The goal was simple:

  • Define redirects in configuration
  • Automatically generate redirect pages
  • Keep everything framework-native and minimal

The approach

HydePHP provides an extension system that allows you to hook into the build process. Specifically, we can inject pages into the PageCollection during discovery.

The extension I've built to support redirects, utilizes this mechanism, especially the discoverPages method:

use Hyde\Foundation\Concerns\HydeExtension;
use Hyde\Foundation\Kernel\PageCollection;
use Hyde\Pages\InMemoryPage;

class RedirectsExtension extends HydeExtension
{
    public function discoverPages(PageCollection $collection): void
    {
        foreach (config('redirects', []) as $path => $destination) {
            if (! is_string($path) || ! is_string($destination) || $path === '' || $destination === '') {
                continue;
            }

            $collection->addPage(InMemoryPage::make(
                identifier: trim($path, '/'),
                matter: ['destination' => trim($destination, '/')],
                view: 'redirect',
            ));
        }
    }
}

When benchmarking this solution against our goals, we see that it ticks all the boxes.

The actual redirect

This extension still doesn't perform the actual redirect, it just generates the necessary pages. Each generated page uses a simple Blade view that performs an instant redirect using a meta refresh.

@php
    use Hyde\Hyde;

    $resolvedDestination = Hyde::relativeLink($destination)
@endphp
<!DOCTYPE html>
<html lang="en">
<head>
    <meta charset="UTF-8" />
    <meta http-equiv="refresh" content="0;url='{{ $resolvedDestination }}'" />
    <link rel="canonical" href="{{ $resolvedDestination }}" />
    <title>Redirecting to {{ $resolvedDestination }}</title>
</head>
<body>
Redirecting to <a href="{{ $resolvedDestination }}">{{ $resolvedDestination }}</a>.
</body>
</html>

The meta refresh ensures the client immediate redirects to the destination while the canonical link helps search engines understand the target URL.

Relative URL resolution via Hyde::relativeLink() ensures compatibility with different base paths and deployments. Make sure to only use relative URL's in the redirects.php file.

Example output

In your config/redirects.php you would define redirects like this:

return [
    '/old-page' => '/new-page',
    '/blog/legacy-post' => '/blog/updated-post',
];

When you build the site, it will generate the following files:

/old-page/index.html
/blog/legacy-post/index.html

Each file contains a redirect to the new URL.

Considerations with this approach

This is a simple but effective approach, although there are a few considerations.

SEO

The meta refresh redirects are generally respected by search engines, but they are not as decent as HTTP 301 redirects. If you can perform redirects at the server-level (i.e. with a load balancer, redirects at your registrar, etc.), you may still want to prefer that approach over this one.

Hosting

This method works across all static hosts since it relies purely on HTML—no server configuration required. So if you are using something like GitHub pages, your redirects will work.

Validation

The extension includes basic validation to skip invalid configuration entries. When multiple people are working on the static site or you are building a larger site, you may want to improve this extension with logging or stricter checks.

Benefits of this approach

This solution stays fully aligned with HydePHP’s architecture. It uses the offical extension API and keeps everything deterministic at build time.

It’s also flexible, you could extend this further to support redirect status codes, wildcard or pattern-based redirects and even redirects to external URL's.

Closing thoughts

Redirects are one of those small but critical pieces of site maintenance. With this extension, they become just another part of your configuration—version-controlled, predictable, and easy to manage.

So if you are using HydePHP for your static site and need simple redirect functionality without relying on the features of your hosting, this approach is both clean and effective.

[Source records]
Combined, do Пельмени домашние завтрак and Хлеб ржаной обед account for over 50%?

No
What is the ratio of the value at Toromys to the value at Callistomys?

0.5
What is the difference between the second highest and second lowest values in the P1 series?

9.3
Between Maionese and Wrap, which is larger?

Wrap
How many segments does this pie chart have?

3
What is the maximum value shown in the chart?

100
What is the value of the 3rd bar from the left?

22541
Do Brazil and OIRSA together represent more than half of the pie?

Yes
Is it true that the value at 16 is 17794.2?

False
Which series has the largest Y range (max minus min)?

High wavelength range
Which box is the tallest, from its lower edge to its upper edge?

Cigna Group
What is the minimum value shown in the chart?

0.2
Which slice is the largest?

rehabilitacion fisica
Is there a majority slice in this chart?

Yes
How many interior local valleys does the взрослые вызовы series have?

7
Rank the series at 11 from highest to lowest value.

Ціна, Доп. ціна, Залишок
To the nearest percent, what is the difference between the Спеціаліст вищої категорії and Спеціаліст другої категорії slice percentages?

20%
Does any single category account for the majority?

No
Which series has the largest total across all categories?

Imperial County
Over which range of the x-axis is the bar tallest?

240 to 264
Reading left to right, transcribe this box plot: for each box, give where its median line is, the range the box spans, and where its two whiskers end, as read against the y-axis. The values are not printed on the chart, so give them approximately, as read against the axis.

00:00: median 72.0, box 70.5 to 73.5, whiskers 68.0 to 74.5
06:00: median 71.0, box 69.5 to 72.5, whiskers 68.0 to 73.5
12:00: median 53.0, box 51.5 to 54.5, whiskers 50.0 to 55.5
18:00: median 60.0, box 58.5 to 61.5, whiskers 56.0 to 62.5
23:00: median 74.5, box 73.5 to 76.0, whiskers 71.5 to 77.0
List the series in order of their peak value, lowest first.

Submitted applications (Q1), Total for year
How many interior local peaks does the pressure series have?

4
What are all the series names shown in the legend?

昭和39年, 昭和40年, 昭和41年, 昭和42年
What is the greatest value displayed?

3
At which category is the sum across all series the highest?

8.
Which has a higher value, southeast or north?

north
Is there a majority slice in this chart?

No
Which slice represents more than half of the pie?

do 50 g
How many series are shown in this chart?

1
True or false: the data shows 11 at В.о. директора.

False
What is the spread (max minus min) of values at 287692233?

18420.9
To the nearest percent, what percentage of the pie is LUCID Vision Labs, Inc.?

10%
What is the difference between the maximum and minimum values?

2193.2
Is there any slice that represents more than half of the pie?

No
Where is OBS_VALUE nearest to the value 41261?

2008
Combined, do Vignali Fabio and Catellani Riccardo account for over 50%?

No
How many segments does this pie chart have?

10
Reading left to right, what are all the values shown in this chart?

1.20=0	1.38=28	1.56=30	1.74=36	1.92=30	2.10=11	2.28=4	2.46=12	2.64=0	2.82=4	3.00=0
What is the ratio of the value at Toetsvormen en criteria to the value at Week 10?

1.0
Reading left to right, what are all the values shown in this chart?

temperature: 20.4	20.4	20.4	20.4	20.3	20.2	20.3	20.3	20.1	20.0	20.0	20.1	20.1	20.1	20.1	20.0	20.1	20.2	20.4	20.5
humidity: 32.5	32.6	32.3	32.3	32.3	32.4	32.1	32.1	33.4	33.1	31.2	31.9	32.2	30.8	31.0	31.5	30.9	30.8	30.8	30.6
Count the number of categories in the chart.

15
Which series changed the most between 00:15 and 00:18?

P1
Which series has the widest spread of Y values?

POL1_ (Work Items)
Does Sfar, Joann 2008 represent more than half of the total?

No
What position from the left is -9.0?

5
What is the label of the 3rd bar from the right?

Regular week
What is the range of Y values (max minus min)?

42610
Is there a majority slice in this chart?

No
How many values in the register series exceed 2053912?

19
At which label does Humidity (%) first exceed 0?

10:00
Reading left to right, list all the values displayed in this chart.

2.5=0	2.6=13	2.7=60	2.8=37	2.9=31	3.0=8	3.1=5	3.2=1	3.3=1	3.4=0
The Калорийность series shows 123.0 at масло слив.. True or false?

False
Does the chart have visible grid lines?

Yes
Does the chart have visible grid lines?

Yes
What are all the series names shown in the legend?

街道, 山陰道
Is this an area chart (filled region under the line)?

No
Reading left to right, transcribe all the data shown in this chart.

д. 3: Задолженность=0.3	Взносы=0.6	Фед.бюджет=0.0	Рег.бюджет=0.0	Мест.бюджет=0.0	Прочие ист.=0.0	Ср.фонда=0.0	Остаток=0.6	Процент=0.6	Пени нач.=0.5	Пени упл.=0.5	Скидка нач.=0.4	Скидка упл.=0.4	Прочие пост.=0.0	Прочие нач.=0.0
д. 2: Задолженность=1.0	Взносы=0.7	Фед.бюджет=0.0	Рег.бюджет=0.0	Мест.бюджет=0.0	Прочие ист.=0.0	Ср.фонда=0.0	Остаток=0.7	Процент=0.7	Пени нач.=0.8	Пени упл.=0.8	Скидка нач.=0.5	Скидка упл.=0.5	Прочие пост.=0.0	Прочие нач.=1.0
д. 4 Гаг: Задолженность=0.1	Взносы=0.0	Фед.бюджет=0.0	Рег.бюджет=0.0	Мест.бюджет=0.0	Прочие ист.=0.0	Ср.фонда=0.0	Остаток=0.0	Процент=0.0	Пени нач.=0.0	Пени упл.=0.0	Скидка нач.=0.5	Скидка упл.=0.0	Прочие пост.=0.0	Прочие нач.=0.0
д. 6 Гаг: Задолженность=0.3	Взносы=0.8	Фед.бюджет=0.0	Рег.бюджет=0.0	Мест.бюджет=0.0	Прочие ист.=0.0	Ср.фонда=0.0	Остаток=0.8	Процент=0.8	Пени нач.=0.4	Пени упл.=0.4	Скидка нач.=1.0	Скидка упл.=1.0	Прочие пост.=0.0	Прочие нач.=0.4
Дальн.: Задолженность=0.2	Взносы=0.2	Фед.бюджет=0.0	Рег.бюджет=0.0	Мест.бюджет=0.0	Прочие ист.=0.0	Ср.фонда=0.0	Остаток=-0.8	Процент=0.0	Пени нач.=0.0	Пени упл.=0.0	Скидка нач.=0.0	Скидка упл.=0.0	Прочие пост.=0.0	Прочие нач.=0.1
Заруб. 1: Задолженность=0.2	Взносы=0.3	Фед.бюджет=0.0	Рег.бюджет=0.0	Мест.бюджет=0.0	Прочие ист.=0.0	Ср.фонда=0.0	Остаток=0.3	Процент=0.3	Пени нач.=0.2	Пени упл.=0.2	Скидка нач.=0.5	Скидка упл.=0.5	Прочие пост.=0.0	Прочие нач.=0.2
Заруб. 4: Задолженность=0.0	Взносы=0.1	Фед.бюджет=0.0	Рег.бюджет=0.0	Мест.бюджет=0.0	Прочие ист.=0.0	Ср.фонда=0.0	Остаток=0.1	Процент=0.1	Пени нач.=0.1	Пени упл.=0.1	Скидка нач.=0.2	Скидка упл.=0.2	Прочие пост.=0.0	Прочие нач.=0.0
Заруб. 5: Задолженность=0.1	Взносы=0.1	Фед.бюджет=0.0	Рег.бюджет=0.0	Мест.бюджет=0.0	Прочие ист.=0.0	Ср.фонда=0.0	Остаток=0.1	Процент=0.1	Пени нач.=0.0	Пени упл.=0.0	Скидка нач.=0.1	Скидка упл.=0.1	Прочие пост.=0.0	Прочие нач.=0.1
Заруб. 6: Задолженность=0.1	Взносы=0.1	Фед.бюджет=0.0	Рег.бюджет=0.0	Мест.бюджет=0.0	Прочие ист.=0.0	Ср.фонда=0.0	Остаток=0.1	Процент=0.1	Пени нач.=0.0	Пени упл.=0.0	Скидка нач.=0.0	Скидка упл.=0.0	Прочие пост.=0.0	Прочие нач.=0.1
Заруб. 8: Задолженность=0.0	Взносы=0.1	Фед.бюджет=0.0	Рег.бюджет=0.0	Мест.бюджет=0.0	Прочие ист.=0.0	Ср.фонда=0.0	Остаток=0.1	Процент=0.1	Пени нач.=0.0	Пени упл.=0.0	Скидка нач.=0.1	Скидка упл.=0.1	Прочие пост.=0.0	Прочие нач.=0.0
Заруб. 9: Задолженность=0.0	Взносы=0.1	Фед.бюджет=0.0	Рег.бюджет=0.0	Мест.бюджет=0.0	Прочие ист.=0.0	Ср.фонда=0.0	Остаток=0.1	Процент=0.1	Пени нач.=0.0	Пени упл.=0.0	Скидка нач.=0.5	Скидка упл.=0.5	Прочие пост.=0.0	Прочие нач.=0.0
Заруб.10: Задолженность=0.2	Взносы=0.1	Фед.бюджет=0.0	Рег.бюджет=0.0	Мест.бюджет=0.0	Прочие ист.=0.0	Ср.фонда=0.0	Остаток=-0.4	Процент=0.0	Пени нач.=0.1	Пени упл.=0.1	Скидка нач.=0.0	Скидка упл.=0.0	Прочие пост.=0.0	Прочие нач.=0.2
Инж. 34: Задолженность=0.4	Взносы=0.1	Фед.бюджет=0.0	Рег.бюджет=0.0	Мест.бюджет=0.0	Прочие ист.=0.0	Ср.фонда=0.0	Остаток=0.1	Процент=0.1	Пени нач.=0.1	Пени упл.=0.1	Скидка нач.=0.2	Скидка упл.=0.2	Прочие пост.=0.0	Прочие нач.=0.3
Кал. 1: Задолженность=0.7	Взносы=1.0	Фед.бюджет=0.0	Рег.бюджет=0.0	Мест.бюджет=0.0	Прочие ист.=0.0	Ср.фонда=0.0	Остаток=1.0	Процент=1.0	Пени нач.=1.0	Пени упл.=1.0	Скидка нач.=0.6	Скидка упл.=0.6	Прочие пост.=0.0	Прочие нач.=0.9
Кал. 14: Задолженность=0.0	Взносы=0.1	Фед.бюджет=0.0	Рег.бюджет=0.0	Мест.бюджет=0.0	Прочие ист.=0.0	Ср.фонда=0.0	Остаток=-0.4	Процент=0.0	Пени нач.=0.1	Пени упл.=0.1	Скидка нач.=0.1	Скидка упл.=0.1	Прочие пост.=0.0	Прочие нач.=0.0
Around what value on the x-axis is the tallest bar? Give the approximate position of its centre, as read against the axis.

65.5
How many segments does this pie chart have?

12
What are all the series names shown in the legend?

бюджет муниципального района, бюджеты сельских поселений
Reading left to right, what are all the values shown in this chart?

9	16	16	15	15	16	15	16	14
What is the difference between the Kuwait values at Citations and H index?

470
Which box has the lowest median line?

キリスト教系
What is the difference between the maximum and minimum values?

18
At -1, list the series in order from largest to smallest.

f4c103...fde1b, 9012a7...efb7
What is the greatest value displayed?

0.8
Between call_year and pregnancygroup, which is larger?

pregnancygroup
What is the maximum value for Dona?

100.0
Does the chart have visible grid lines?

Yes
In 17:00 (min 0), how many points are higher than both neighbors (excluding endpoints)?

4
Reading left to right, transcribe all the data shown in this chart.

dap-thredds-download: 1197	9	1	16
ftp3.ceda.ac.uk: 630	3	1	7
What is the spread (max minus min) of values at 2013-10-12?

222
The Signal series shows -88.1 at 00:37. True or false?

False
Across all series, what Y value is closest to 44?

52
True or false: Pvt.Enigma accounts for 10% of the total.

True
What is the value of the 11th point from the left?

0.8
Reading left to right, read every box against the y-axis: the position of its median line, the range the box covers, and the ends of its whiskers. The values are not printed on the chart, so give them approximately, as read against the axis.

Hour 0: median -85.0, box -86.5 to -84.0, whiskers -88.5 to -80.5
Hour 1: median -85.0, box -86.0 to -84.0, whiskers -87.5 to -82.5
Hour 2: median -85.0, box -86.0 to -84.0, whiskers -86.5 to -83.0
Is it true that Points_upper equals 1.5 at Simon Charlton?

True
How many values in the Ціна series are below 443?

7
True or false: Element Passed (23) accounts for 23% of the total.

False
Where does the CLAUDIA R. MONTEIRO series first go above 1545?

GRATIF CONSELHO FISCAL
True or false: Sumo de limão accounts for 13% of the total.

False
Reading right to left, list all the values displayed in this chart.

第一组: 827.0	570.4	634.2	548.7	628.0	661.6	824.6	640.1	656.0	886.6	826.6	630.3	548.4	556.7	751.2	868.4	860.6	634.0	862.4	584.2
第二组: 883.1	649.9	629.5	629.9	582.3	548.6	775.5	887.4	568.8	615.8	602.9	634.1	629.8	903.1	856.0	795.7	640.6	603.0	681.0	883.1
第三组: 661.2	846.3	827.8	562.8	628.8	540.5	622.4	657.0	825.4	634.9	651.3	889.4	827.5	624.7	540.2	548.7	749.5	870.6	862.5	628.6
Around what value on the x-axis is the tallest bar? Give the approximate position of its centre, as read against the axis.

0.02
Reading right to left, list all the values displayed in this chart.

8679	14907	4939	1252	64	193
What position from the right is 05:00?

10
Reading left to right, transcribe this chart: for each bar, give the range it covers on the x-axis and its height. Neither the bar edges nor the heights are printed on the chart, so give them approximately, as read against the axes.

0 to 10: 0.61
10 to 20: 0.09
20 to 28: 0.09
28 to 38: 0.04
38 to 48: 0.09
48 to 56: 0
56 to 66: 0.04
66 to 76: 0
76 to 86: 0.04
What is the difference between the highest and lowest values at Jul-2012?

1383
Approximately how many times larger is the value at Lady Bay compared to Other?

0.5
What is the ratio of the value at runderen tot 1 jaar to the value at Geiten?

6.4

Assigned task >> Duplicate the passage of the HydePHP redirects text that runs from "In your config/redirects.php" up to and including "the new URL.".

Response to the task >>
In your config/redirects.php you would define redirects like this:

return [
    '/old-page' => '/new-page',
    '/blog/legacy-post' => '/blog/updated-post',
];

When you build the site, it will generate the following files:

/old-page/index.html
/blog/legacy-post/index.html

Each file contains a redirect to the new URL.